Figure 3. Virus production from infected cells.

(A) Virion production from LLC-MK₂ cells infected with SeV (lane 1), rSeVhHN (lane 2), rSeVh(HN+F) (lane 3), or rSeVh(HN+Fstail) (lane 4). Cells were infected at a MOI of 1 and labeled with [³⁵S] Met/Cys for 16 h. Labeled progeny virions released from the cells were purified and analyzed by SDS-PAGE. (B) Viral proteins produced in infected cells. HN, F and NP proteins in [³⁵S]-labeled cell lysates as described in (A) were immunoprecipitated using anti-SeV or hPIV1 HN, F or NP antibodies. (C) Amounts of NP in released virions (A) were quantified and shown as the average of three independent experiments with standard deviations.
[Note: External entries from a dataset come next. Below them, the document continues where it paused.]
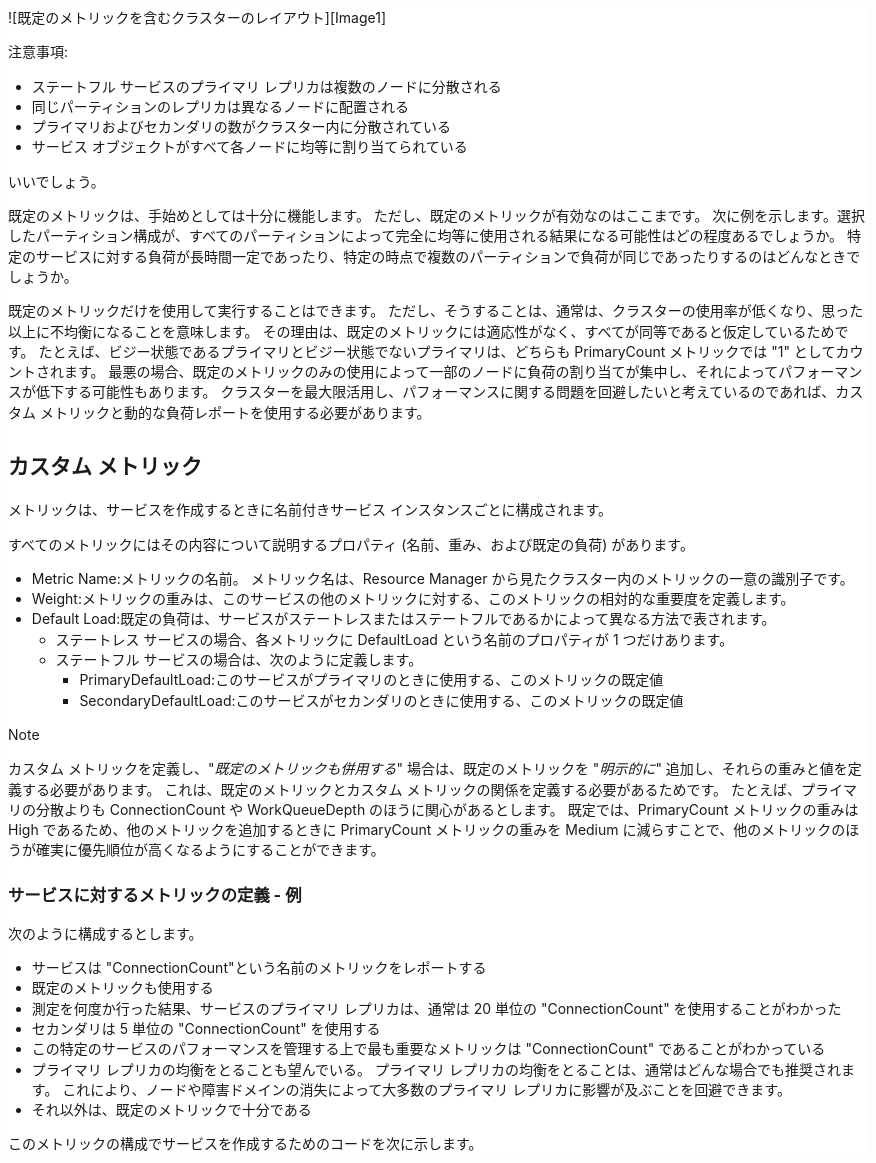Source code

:![既定のメトリックを含むクラスターのレイアウト][Image1]
</center>

注意事項:
  - ステートフル サービスのプライマリ レプリカは複数のノードに分散される
  - 同じパーティションのレプリカは異なるノードに配置される
  - プライマリおよびセカンダリの数がクラスター内に分散されている
  - サービス オブジェクトがすべて各ノードに均等に割り当てられている

いいでしょう。

既定のメトリックは、手始めとしては十分に機能します。 ただし、既定のメトリックが有効なのはここまです。 次に例を示します。選択したパーティション構成が、すべてのパーティションによって完全に均等に使用される結果になる可能性はどの程度あるでしょうか。 特定のサービスに対する負荷が長時間一定であったり、特定の時点で複数のパーティションで負荷が同じであったりするのはどんなときでしょうか。

既定のメトリックだけを使用して実行することはできます。 ただし、そうすることは、通常は、クラスターの使用率が低くなり、思った以上に不均衡になることを意味します。 その理由は、既定のメトリックには適応性がなく、すべてが同等であると仮定しているためです。 たとえば、ビジー状態であるプライマリとビジー状態でないプライマリは、どちらも PrimaryCount メトリックでは "1" としてカウントされます。 最悪の場合、既定のメトリックのみの使用によって一部のノードに負荷の割り当てが集中し、それによってパフォーマンスが低下する可能性もあります。 クラスターを最大限活用し、パフォーマンスに関する問題を回避したいと考えているのであれば、カスタム メトリックと動的な負荷レポートを使用する必要があります。

## <a name="custom-metrics"></a>カスタム メトリック
メトリックは、サービスを作成するときに名前付きサービス インスタンスごとに構成されます。

すべてのメトリックにはその内容について説明するプロパティ (名前、重み、および既定の負荷) があります。

* Metric Name:メトリックの名前。 メトリック名は、Resource Manager から見たクラスター内のメトリックの一意の識別子です。
* Weight:メトリックの重みは、このサービスの他のメトリックに対する、このメトリックの相対的な重要度を定義します。
* Default Load:既定の負荷は、サービスがステートレスまたはステートフルであるかによって異なる方法で表されます。
  * ステートレス サービスの場合、各メトリックに DefaultLoad という名前のプロパティが 1 つだけあります。
  * ステートフル サービスの場合は、次のように定義します。
    * PrimaryDefaultLoad:このサービスがプライマリのときに使用する、このメトリックの既定値
    * SecondaryDefaultLoad:このサービスがセカンダリのときに使用する、このメトリックの既定値

> [!NOTE]
> カスタム メトリックを定義し、"_既定のメトリックも併用する_" 場合は、既定のメトリックを "_明示的に_" 追加し、それらの重みと値を定義する必要があります。 これは、既定のメトリックとカスタム メトリックの関係を定義する必要があるためです。 たとえば、プライマリの分散よりも ConnectionCount や WorkQueueDepth のほうに関心があるとします。 既定では、PrimaryCount メトリックの重みは High であるため、他のメトリックを追加するときに PrimaryCount メトリックの重みを Medium に減らすことで、他のメトリックのほうが確実に優先順位が高くなるようにすることができます。
>

### <a name="defining-metrics-for-your-service---an-example"></a>サービスに対するメトリックの定義 - 例
次のように構成するとします。

  - サービスは "ConnectionCount"という名前のメトリックをレポートする
  - 既定のメトリックも使用する 
  - 測定を何度か行った結果、サービスのプライマリ レプリカは、通常は 20 単位の "ConnectionCount" を使用することがわかった
  - セカンダリは 5 単位の "ConnectionCount" を使用する
  - この特定のサービスのパフォーマンスを管理する上で最も重要なメトリックは "ConnectionCount" であることがわかっている
  - プライマリ レプリカの均衡をとることも望んでいる。 プライマリ レプリカの均衡をとることは、通常はどんな場合でも推奨されます。 これにより、ノードや障害ドメインの消失によって大多数のプライマリ レプリカに影響が及ぶことを回避できます。 
  - それ以外は、既定のメトリックで十分である

このメトリックの構成でサービスを作成するためのコードを次に示します。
Figure 4. Surface and subcellular localization of HN and F proteins.

A549 cells were infected with SeV, hPIV1 or rSeVs and incubated for 16 h at 34°C. Cells were then fixed and treated with mAbs against SeV or hPIV1 F (A) or HN (B) without (upper panels) or with (lower panels) permeabilization. Anti-mouse IgG-Texas Red was used as secondary.

Figure 5. M and NP localization below the plasma membrane of infected cells.
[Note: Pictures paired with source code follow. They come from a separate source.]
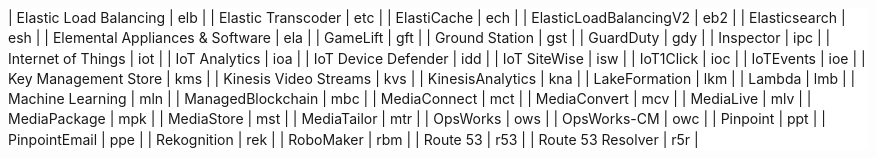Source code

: | Elastic Load Balancing | elb |
| Elastic Transcoder | etc |
| ElastiCache | ech |
| ElasticLoadBalancingV2 | eb2 |
| Elasticsearch | esh |
| Elemental Appliances & Software | ela |
| GameLift | gft |
| Ground Station | gst |
| GuardDuty | gdy |
| Inspector | ipc |
| Internet of Things | iot |
| IoT Analytics | ioa |
| IoT Device Defender | idd |
| IoT SiteWise | isw |
| IoT1Click | ioc |
| IoTEvents | ioe |
| Key Management Store | kms |
| Kinesis Video Streams | kvs |
| KinesisAnalytics | kna |
| LakeFormation | lkm |
| Lambda | lmb |
| Machine Learning | mln |
| ManagedBlockchain | mbc |
| MediaConnect | mct |
| MediaConvert | mcv |
| MediaLive | mlv |
| MediaPackage | mpk |
| MediaStore | mst |
| MediaTailor | mtr |
| OpsWorks | ows |
| OpsWorks-CM | owc |
| Pinpoint | ppt |
| PinpointEmail | ppe |
| Rekognition | rek |
| RoboMaker | rbm |
| Route 53 | r53 |
| Route 53 Resolver | r5r |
A549 cells were infected with the indicated viruses for 16 h at 34°C. Cells were processed for IF using anti-SeV NP mAb or M rabbit serum. Top 3 panels represent localization of M and NP. Merged images are deconvoluted z-stack images of the xy-plane created using an Olympus FV1000 confocal microcope. Bottom 3 panels show plasma membrane, M and NP and are z-stack reconstructions of the ROIs indicated in the whole cell images by white rectangles in the merged images.

Figure 6. Accumulation of vRNP in rSeVh(HN+F)LeGFP-infected cells.

A549 infected with rSeVLeGFP or rSeVh(HN+F)LeGFP were fixed at the indicated hours after infection, and processed for IF to detect M protein (red).